Pre-Experiment/Experiment I: 3; 10; 33; 100; 333; 1000; 2500; and 5000 μg/plate

Experiment II: 33; 100; 333; 1000; 2500; and 5000 μg/plate

No precipitation of the test item occurred up to the highest investigated dose. In experiment I the plates incubated with the test item showed normal background growth up to 5000 μg/plate with and without S9 mix in all strains used.

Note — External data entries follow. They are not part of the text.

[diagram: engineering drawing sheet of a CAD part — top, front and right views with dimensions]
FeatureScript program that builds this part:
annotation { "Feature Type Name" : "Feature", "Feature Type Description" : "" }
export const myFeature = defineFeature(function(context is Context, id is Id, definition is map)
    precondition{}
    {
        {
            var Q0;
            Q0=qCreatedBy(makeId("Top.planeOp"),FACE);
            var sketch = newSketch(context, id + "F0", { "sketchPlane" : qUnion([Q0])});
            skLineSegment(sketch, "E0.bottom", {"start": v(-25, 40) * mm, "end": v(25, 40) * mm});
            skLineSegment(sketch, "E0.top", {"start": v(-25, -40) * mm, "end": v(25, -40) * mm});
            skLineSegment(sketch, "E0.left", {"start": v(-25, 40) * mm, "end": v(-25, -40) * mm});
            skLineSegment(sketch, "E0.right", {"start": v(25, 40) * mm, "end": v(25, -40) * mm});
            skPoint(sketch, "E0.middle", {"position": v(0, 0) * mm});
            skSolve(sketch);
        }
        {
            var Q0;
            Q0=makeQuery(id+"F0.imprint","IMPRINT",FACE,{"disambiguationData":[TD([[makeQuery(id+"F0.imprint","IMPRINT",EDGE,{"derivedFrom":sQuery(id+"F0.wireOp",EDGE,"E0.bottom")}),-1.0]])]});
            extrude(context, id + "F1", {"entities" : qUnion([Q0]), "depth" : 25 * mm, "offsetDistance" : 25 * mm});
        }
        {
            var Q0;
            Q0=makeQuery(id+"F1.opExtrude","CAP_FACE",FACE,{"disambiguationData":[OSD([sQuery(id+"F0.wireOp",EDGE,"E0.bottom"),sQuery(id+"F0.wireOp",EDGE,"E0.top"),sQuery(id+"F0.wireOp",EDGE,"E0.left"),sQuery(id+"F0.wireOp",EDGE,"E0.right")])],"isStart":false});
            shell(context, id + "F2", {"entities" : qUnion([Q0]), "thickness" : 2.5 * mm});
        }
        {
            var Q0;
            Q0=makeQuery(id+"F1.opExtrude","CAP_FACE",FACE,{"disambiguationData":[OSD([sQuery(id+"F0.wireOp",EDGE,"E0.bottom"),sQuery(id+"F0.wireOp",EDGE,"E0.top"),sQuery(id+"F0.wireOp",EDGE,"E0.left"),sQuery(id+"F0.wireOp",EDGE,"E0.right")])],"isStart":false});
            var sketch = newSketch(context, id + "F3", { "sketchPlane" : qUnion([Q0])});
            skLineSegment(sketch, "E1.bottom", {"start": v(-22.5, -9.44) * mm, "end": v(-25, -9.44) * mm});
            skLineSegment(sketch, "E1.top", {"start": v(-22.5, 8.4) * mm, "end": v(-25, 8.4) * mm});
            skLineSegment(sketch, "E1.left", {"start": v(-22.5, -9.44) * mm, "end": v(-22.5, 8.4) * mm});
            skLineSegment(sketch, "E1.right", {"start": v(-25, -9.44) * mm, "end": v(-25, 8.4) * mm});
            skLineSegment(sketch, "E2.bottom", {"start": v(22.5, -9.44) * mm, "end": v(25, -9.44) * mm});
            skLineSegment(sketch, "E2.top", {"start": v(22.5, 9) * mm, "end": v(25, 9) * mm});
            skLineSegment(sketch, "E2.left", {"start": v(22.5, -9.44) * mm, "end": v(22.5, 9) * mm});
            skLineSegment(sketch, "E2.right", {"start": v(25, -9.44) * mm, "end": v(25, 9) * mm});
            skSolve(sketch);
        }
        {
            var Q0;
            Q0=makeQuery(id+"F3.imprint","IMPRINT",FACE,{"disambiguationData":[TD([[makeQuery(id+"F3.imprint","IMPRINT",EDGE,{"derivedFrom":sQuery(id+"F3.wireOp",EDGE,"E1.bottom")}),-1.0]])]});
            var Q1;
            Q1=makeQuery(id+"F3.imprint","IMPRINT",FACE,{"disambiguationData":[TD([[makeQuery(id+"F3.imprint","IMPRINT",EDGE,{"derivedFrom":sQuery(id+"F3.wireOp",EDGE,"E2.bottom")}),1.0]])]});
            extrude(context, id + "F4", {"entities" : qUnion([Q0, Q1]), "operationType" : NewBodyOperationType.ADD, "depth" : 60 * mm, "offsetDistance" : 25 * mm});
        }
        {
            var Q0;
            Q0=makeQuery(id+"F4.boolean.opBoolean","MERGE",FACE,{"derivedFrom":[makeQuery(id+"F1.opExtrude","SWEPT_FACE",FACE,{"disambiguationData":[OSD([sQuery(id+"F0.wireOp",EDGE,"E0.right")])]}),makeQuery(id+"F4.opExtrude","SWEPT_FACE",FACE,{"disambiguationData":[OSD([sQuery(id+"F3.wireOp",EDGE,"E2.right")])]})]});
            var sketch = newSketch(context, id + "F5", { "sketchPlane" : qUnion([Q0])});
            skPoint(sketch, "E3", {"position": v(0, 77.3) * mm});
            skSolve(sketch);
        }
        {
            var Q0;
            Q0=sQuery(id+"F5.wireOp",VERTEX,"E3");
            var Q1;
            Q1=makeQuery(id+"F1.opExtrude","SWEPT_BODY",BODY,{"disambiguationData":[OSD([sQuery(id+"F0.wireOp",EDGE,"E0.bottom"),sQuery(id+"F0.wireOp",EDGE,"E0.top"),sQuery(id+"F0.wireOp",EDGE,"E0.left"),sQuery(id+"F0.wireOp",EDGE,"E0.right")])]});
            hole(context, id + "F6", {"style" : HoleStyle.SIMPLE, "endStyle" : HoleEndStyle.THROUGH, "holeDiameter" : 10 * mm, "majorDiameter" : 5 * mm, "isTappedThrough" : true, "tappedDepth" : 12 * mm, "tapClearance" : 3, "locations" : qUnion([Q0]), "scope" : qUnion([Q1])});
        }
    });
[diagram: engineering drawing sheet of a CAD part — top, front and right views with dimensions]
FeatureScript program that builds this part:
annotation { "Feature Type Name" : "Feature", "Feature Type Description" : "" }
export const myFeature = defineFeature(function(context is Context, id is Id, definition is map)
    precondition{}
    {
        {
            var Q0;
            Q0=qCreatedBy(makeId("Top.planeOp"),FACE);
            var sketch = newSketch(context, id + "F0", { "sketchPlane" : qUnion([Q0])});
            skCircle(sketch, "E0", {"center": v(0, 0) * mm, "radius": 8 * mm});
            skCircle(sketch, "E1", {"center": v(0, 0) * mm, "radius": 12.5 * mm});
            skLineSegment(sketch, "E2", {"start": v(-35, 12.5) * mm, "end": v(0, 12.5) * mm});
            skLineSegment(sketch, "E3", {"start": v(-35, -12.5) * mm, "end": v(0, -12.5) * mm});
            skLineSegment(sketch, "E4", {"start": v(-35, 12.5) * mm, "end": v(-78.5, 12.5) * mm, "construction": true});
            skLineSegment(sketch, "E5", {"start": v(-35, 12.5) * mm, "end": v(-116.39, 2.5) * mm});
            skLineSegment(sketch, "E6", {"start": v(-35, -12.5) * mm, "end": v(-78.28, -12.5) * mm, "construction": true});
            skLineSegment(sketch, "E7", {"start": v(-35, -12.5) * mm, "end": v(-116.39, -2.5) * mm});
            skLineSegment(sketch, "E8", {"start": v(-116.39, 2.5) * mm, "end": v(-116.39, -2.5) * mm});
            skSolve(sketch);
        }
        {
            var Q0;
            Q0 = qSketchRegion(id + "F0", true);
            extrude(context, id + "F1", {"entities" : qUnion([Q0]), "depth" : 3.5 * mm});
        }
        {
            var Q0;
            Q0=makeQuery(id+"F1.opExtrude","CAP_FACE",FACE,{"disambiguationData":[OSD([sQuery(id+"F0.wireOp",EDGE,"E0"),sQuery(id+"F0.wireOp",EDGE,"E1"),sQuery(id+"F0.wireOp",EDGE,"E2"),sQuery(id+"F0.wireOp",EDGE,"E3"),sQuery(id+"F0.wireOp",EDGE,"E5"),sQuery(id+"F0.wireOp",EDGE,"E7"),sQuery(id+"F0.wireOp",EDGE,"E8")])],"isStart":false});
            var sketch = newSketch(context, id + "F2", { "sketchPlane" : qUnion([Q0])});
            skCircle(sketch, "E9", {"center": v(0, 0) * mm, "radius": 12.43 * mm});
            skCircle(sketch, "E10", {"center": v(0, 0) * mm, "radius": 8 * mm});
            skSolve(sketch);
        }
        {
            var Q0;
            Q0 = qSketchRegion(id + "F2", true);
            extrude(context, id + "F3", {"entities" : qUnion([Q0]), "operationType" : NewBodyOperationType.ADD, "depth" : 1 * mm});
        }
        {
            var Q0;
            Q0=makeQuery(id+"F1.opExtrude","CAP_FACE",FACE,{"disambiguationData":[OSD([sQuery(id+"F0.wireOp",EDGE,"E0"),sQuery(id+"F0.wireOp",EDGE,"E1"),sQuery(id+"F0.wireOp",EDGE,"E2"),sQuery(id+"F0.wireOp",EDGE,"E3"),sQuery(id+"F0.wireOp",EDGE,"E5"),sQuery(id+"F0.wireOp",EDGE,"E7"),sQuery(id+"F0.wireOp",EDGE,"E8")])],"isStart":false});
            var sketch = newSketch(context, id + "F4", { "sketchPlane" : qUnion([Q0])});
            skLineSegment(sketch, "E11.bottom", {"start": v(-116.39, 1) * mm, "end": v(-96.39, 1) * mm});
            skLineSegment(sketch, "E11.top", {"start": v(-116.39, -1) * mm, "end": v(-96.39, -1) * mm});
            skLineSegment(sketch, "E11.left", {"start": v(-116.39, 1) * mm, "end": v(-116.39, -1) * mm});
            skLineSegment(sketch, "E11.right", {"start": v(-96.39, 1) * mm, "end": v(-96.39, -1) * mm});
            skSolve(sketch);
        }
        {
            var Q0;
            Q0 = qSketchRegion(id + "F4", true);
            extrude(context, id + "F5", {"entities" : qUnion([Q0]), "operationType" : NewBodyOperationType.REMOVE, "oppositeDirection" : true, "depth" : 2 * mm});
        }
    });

In experiment II reduced background growth was observed in all strains with and without S9 mix at 5000 μg/plate. Toxic effects, evident as a reduction in the number of revertants (below the indication factor of 0.5), occurred in experiment II in strains TA 1537 without S9 mix, TA 100 with S9 mix and WP2 uvrA with and without S9 mix. No substantial increase in revertant colony numbers of any of the five tester strains was observed following treatment at any dose level, neither in the presence nor absence of metabolic activation (S9 mix). There was also no tendency of higher mutation rates with increasing concentrations in the range below the generally acknowledged border of biological relevance. Appropriate reference mutagens were used as positive controls and showed a distinct increase of induced revertant colonies.

Justification for classification or non-classification

Based on the results obtained the test item was not classified for genetic toxicity according to Regulation (EC) No 1272/2008, as amended for the fifteenth time in Regulation (EU) No 2020/1182.